What is it to be local to a place but not claim indigeneity? When the language itself recalls the journey of your ancestors? Perhaps the feeling is similar to the lines emerging in my vision when asked to speak of identity – as a person with light skin, class and educational privilege, inhabiting an Asian body.  

On the mainland, my maternal grandparents raised me on white rice, Vienna sausages, and eggs for breakfast, art and culture during the day. I remember formal meals of Japanese Hawaiian sukiyaki (hekka) on a stovetop in the dining room, sticky glutinous mochi balls in warm broth for New Year’s Day (ozoni). Culture communicated through food. My grandfather was and is a blend of tenderness and masculinity, who defined manhood as being tough and taking care of the family at any cost. One time I kicked my brother in the face and broke his glasses, and my grandpa just decided that my parents didn’t have to know.
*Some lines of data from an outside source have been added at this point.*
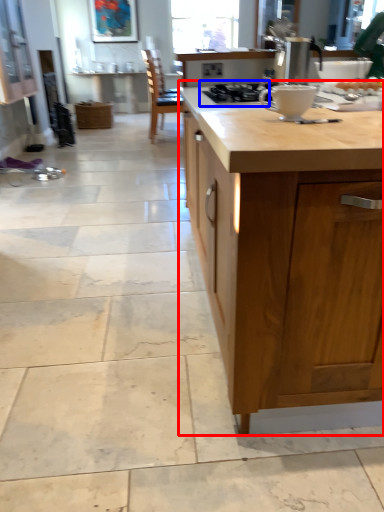
Question: Which of the following is the closest to the observer, countertop (highlighted by a red box) or gas stove (highlighted by a blue box)?

Choices:
 (A) countertop
 (B) gas stove

Answer: (A)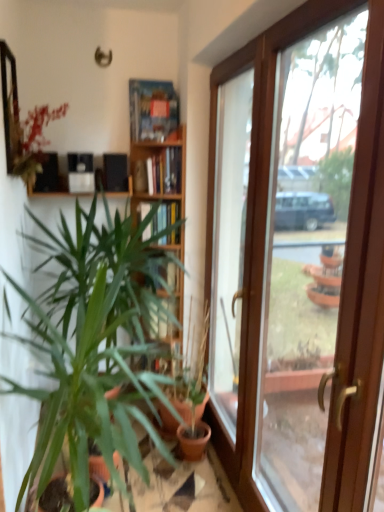
Question: Is green matte plant at left, which ranks as the 2th houseplant in right-to-left order, oriented towards clear glass door at center?

Choices:
 (A) no
 (B) yes

Answer: (A)

Question: Is green matte plant at left, positioned as the 1th houseplant in left-to-right order, oriented away from clear glass door at center?

Choices:
 (A) yes
 (B) no

Answer: (B)

Question: Is the depth of green matte plant at left, positioned as the 1th houseplant in left-to-right order, greater than that of clear glass door at center?

Choices:
 (A) yes
 (B) no

Answer: (A)

Question: Can you confirm if green matte plant at left, which ranks as the 2th houseplant in right-to-left order, is bigger than clear glass door at center?

Choices:
 (A) no
 (B) yes

Answer: (B)

Question: Is green matte plant at left, which ranks as the 2th houseplant in right-to-left order, positioned beyond the bounds of clear glass door at center?

Choices:
 (A) no
 (B) yes

Answer: (B)

Question: Looking at their shapes, would you say wooden bookshelf at center is wider or thinner than clear glass door at center?

Choices:
 (A) thin
 (B) wide

Answer: (B)

Question: Considering the positions of wooden bookshelf at center and clear glass door at center in the image, is wooden bookshelf at center bigger or smaller than clear glass door at center?

Choices:
 (A) small
 (B) big

Answer: (A)

Question: Would you say wooden bookshelf at center is to the left or to the right of clear glass door at center in the picture?

Choices:
 (A) left
 (B) right

Answer: (A)

Question: From a real-world perspective, is wooden bookshelf at center physically located above or below clear glass door at center?

Choices:
 (A) below
 (B) above

Answer: (A)

Question: From the image's perspective, is matte black shelf at upper left positioned above or below green matte plant at center, the 2th houseplant from the left?

Choices:
 (A) above
 (B) below

Answer: (A)

Question: Visually, is matte black shelf at upper left positioned to the left or to the right of green matte plant at center, arranged as the 1th houseplant when viewed from the right?

Choices:
 (A) left
 (B) right

Answer: (A)

Question: Is matte black shelf at upper left in front of or behind green matte plant at center, arranged as the 1th houseplant when viewed from the right, in the image?

Choices:
 (A) behind
 (B) front

Answer: (A)

Question: Looking at their shapes, would you say matte black shelf at upper left is wider or thinner than green matte plant at center, the 2th houseplant from the left?

Choices:
 (A) thin
 (B) wide

Answer: (A)

Question: Considering the positions of green matte plant at left, which ranks as the 2th houseplant in right-to-left order, and green matte plant at center, arranged as the 1th houseplant when viewed from the right, in the image, is green matte plant at left, which ranks as the 2th houseplant in right-to-left order, wider or thinner than green matte plant at center, arranged as the 1th houseplant when viewed from the right,?

Choices:
 (A) wide
 (B) thin

Answer: (A)

Question: Is green matte plant at left, which ranks as the 2th houseplant in right-to-left order, taller or shorter than green matte plant at center, arranged as the 1th houseplant when viewed from the right?

Choices:
 (A) short
 (B) tall

Answer: (B)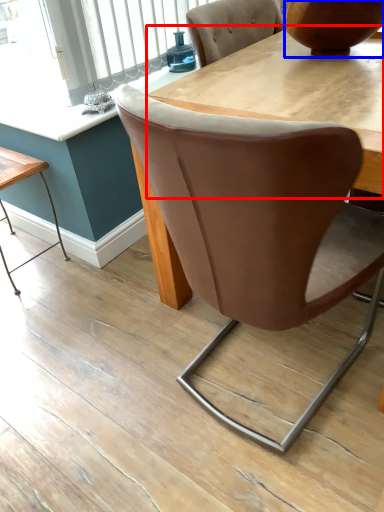
Question: Which object appears farthest to the camera in this image, round table (highlighted by a red box) or vase (highlighted by a blue box)?

Choices:
 (A) round table
 (B) vase

Answer: (B)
In many ways, my immediate family adopted the culture of whiteness as our own. I learned capitalism at home and in school, learned that power and ease derived from having money and that under no circumstances would I want to end up poor. I learned that I was to sacrifice everything to get a good education and find a high-paying job, and that this was the path to happiness and success. I got very good at being comfortable. I sought comfort in foods – rice and noodles mostly – and in cozy upscale environments. I still feel at ease in nice places, cafes surrounded by people, a warm tea and pastry by my side. Now I shapeshift when I end up in places with less material wealth on display.
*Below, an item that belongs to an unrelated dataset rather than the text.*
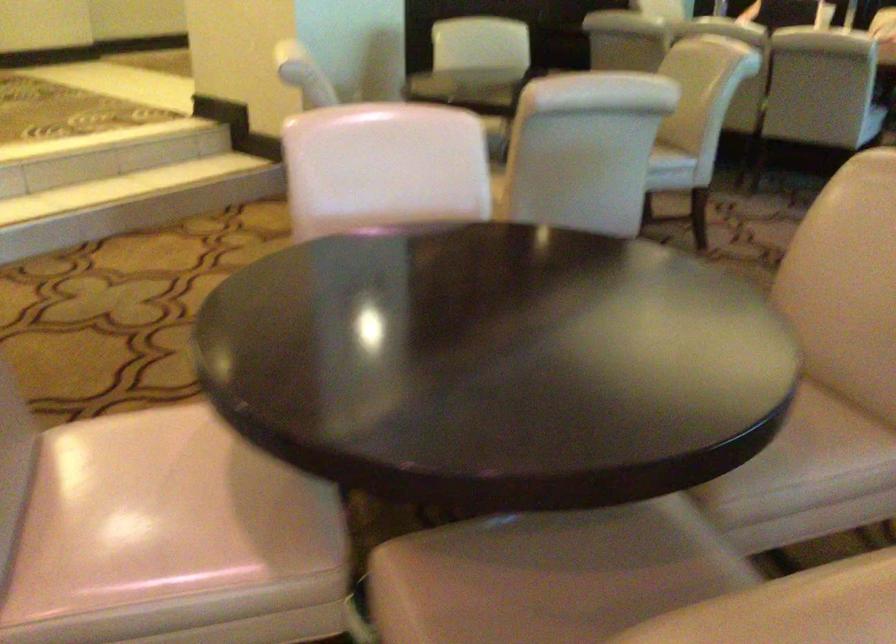
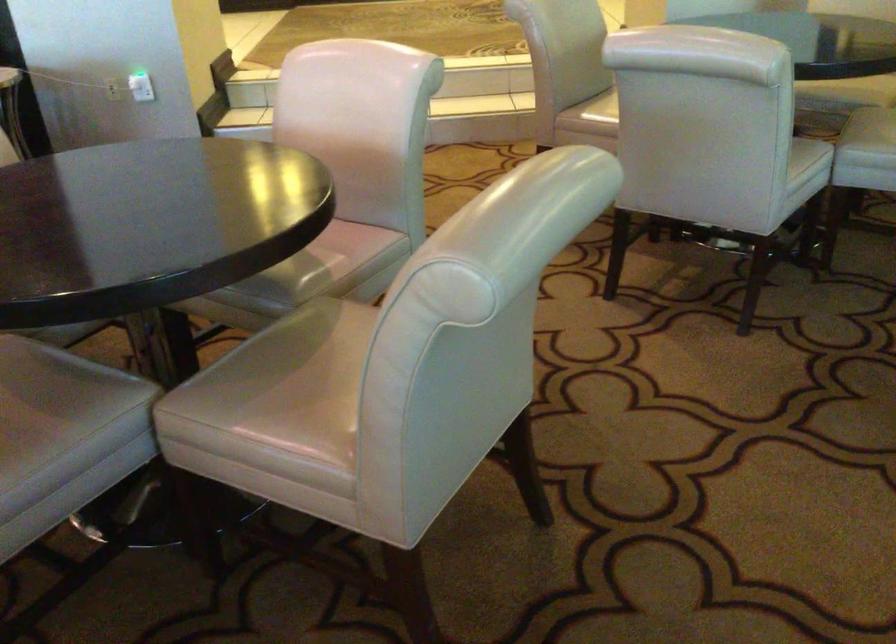
Locate, in the second image, the point that corresponds to [609,540] in the first image.

(56, 389)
I grew up in a home that valued material things – mostly technology. I learned to navigate technology and computers as second nature. I grew up in a household that valued books and reading; my mom would take me to the public library many days after school to pick out new books, and to the bookstores to buy whatever we wanted. I was a writer and an artist from a young age, utilizing prose and poetry to process what I could not say aloud.
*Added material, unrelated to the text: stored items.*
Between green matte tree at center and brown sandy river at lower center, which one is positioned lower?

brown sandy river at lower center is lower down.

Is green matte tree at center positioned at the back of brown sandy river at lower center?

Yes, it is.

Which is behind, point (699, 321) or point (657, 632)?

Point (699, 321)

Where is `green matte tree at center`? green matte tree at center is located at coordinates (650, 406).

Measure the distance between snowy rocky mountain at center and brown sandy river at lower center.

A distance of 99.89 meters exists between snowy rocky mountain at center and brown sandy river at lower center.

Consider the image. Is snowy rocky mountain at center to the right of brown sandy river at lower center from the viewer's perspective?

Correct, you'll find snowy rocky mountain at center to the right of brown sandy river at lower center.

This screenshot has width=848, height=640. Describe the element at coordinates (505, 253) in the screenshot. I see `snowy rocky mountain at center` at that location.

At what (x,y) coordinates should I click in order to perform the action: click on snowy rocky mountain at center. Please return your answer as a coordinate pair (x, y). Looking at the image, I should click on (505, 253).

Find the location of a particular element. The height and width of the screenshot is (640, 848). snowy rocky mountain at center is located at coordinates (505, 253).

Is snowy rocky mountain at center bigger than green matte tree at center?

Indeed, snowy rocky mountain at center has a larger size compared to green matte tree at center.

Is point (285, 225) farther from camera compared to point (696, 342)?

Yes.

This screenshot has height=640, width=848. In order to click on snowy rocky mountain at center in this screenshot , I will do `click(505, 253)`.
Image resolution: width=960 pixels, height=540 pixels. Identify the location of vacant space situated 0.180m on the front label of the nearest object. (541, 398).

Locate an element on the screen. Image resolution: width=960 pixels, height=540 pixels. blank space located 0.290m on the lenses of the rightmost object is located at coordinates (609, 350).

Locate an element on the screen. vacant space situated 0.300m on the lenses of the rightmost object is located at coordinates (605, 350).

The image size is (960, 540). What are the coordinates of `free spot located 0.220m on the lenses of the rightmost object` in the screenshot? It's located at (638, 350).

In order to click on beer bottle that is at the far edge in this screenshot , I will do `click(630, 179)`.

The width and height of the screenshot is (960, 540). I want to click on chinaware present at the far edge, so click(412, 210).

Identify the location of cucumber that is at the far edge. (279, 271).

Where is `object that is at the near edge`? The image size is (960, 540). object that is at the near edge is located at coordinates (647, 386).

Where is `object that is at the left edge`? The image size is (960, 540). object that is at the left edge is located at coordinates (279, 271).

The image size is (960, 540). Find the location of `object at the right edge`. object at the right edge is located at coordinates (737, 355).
My family did not address conflict together. Challenges were swept under the proverbial rug and never spoken of again. My dad would hold grudges for years against people he perceived had caused him harm. Sometimes my dad’s unspoken rage would erupt in terrifying ways – my dad tearing through the house alternately cleaning and yelling at us to pick things up. I received no support from my family in learning how to meet difficult emotions. I learned that anger was bottled up and released in bursts, or expressed through blaming other people. On the other extreme, my mom never held onto difficult emotions; within hours, she could let go of whatever was upsetting her. My mom would say, “I have a bone to pick with you” with a wagging finger pointing straight at me, and then reference something like a sticky kitchen counter, a tissue left in the laundry, not putting my dishes away.

My mom expresses her love through acts of service and occasional words of affirmation – loads of laundry often framing her day, running errands, text messages with emoji hearts and love. My dad loves through acts of service, gifts, and financial advice. On visits home when I was younger, he would take my car in for an oil change or refill my gas tank. Now he advises me on good investments and market trends, takes the family out to nice meals, and hands me checks on my birthday and major holidays. He pays for my weekly psychotherapy and regular chiropractor appointments. Quality time and physical touch are less common for my parents.

I return to questions of identity with compassion for the me that struggles to name anything. It’s tender to name capitalism, land theft, and assimilation as part of my story – and yet I cannot escape them. I acknowledge the bravery and hard work of past generations, immigrating to a new land with hope for children and descendants yet to come. I touch the poverty and struggle for survival in near and distant lands. I see my parents building a better life for me and my siblings. I carry the stories and experiences of my ancestors as my inheritance. They are not separate from me.